# Number of negative eigenvalue of a perturbation by a bounded operator

Let $$H=(H,(\cdot, \cdot))$$ be a Hilbert space, $$L:D(L) \subset H \rightarrow H$$ be a self-adjoint operator (not necessarily bounded) and $$A:H \rightarrow H$$ be a bounded and symmetric operator. By Theorem $$29.2$$ in $$[1]$$, the spectrum $$\sigma(L)$$ of $$L$$ satisfies $$\sigma(L) \subset \mathbb{R}$$ and by Proposition $$6.7$$ of $$[3]$$, we have that $$\sigma(A) \subset \mathbb{C}$$ is compact . Suppose that both $$L$$ and $$A$$ has at least one negative eigenvalue, simbolically $${\rm n}(L) \geq 1 \quad \text{and} \quad {\rm n}(A) \geq 1.$$

Questiom. Is true that $${\rm n}(L+A) \geq {\rm n}(L) \cdot {\rm n}(A)$$? Or $${\rm n}(L+A) \leq {\rm n}(L)$$?

I conjectured this because if $$\lambda_1<0$$ is negative eigenvalue of $$L$$ and $$\lambda_2<0$$ is a negative eigenvalue of $$A$$, then it's easy to see that $$\lambda_1+\lambda_2<0$$ is a negative eigenvalue of $$L+A$$. Thus, the number of possibilities of the quantities of the form $$\lambda_1+\lambda_2$$ is $${\rm n}(L) \cdot {\rm n}(A)$$ and hence $$L+A$$ has at least $${\rm n}(L) \cdot {\rm n}(A)$$ negative eigenvalues. This is in general true?

I tried to use the theory contained in the Section $$4.3$$, Chapter $${\rm V}$$, of $$[2]$$, but I wasn't successful.

References are welcome.

$$[1]$$ Bachman, G. and Narici, L. Functional Analysis.
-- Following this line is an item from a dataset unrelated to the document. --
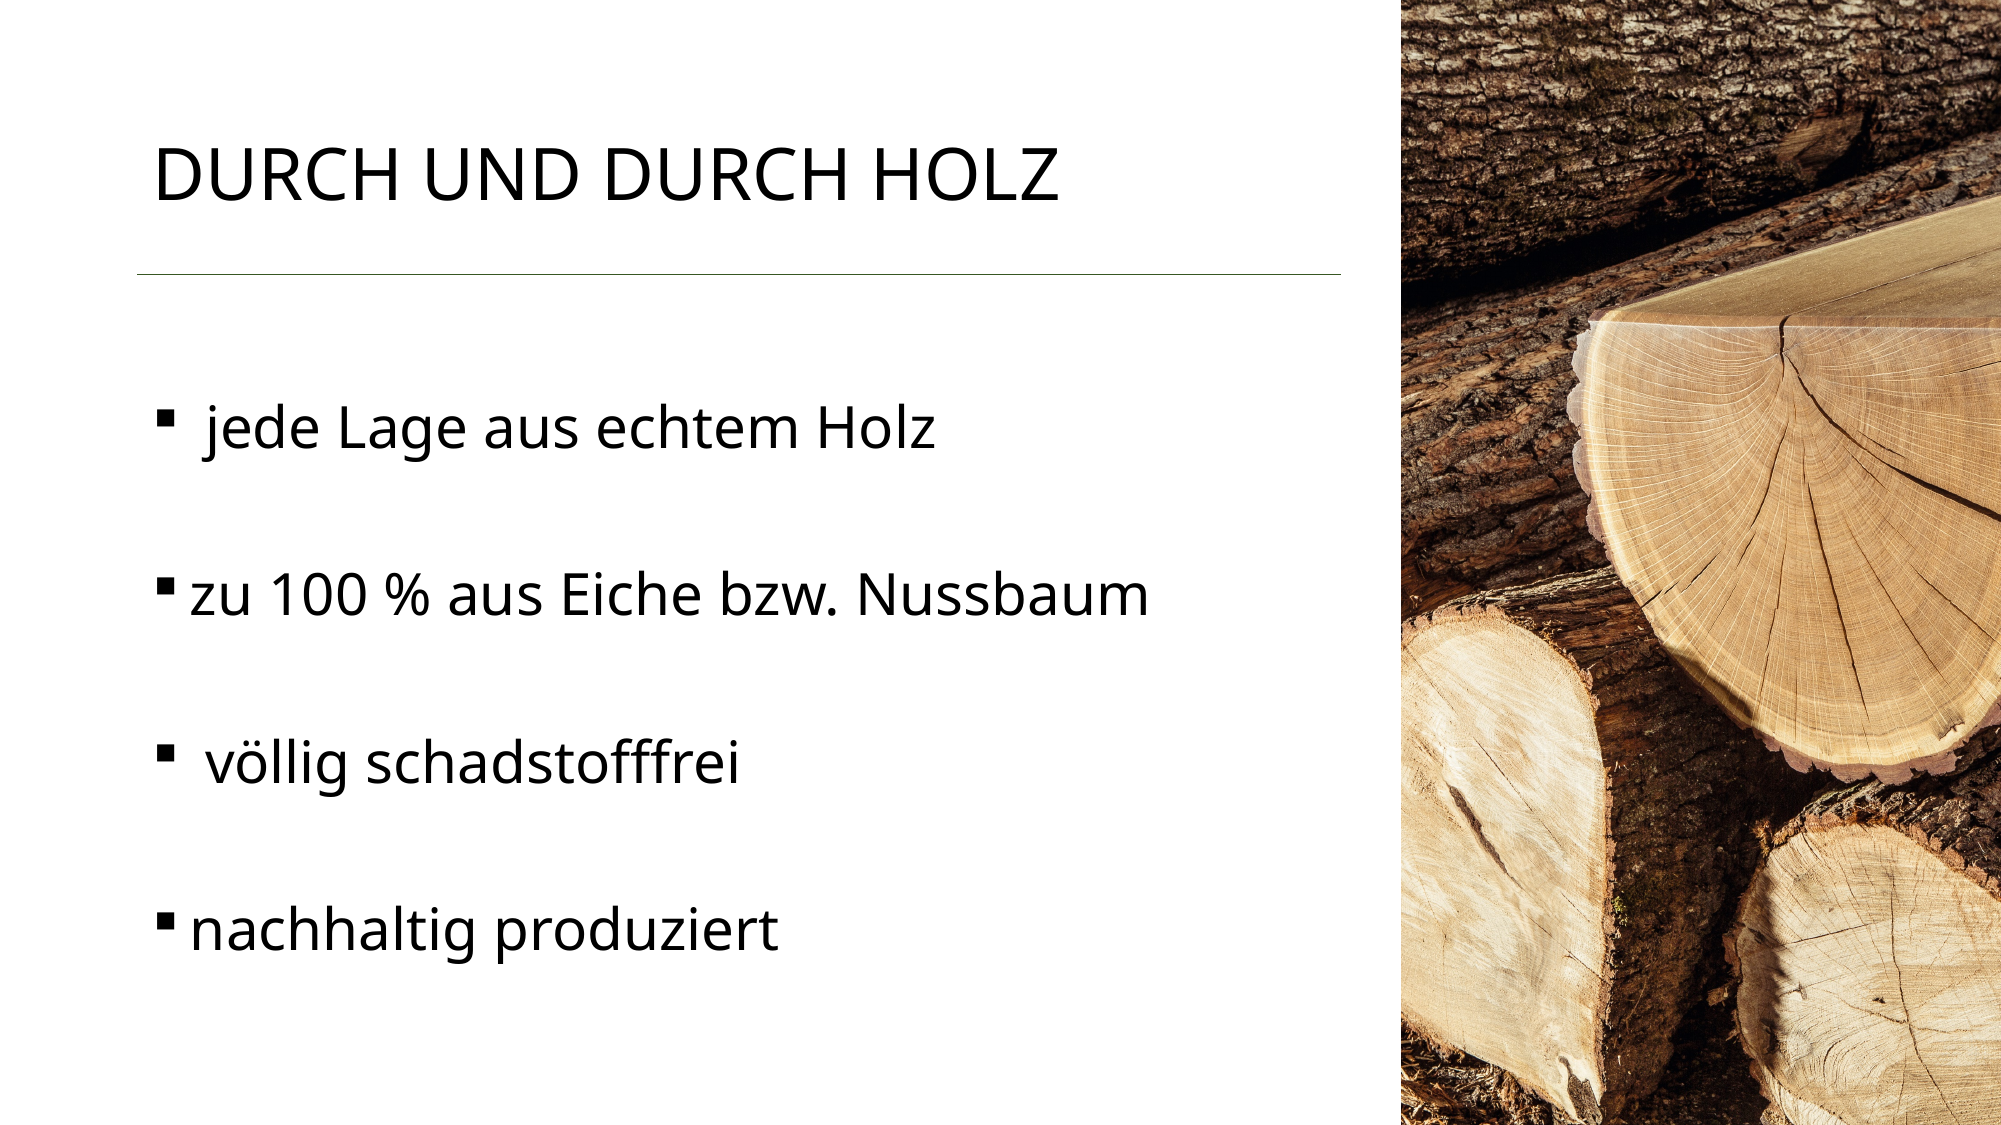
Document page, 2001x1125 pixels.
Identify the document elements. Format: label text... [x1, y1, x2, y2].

title DURCH UND DURCH HOLZ [137, 133, 1400, 262]
picture [1400, 0, 2001, 1125]
list jede Lage aus echtem Holz zu 100 % aus Eiche bzw. Nussbaum völlig schadstofffrei nachhaltig produziert [137, 299, 1400, 1014]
New York: Academic Press, $$1966$$.

$$[2]$$ Kato, T., Perturbation Theory for Linear Operators, $$2$$nd edition, Springer, Berlin, $$1984$$.
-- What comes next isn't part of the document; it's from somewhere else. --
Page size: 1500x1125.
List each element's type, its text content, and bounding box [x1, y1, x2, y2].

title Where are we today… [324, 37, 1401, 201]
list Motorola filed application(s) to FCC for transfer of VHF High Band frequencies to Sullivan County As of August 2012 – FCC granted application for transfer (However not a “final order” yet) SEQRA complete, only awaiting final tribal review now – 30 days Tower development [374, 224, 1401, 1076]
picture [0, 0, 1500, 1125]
$$[3]$$ Brezis, H. Functional Analysis, Sobolev Spaces and Partial Differential Equations, Springer, New York, $$2011$$.

There is a key error here, namely the claim that if $$\lambda_1$$ and $$\lambda_2$$ are eigenvalues of $$A$$ and $$B$$, then $$\lambda_1+\lambda_2$$ is an eigenvalue of $$A+B$$.
In general, its possible for $$n(A),n(B)>0$$, while $$n(A+B)=0$$. For example, take $$A=\begin{bmatrix}10& 0\\ 0& -1 \end{bmatrix},\;\;\;B=\begin{bmatrix}-1& 0\\ 0& 10 \end{bmatrix}.$$ Then $$n(A)=n(B)=1$$ but $$n(A+B)=0$$.
• There exists some result that assure ${\rm n}(L+A) \leq {\rm n}(L)$? Since $L+A$ is a perturbation a self-adjoint operator by a bounded operator. Commented Sep 14, 2021 at 14:10
• @Guilherme I suspect the only case such a result is roughly when $A\ge 0$ or $L$ has no eigenvalues near zero and $\|A\|$ is small. I would look into Horn's Problem (now theorem) which gives a complete characterization of the possible eigenvalues of $L+A$ in finite dimensions.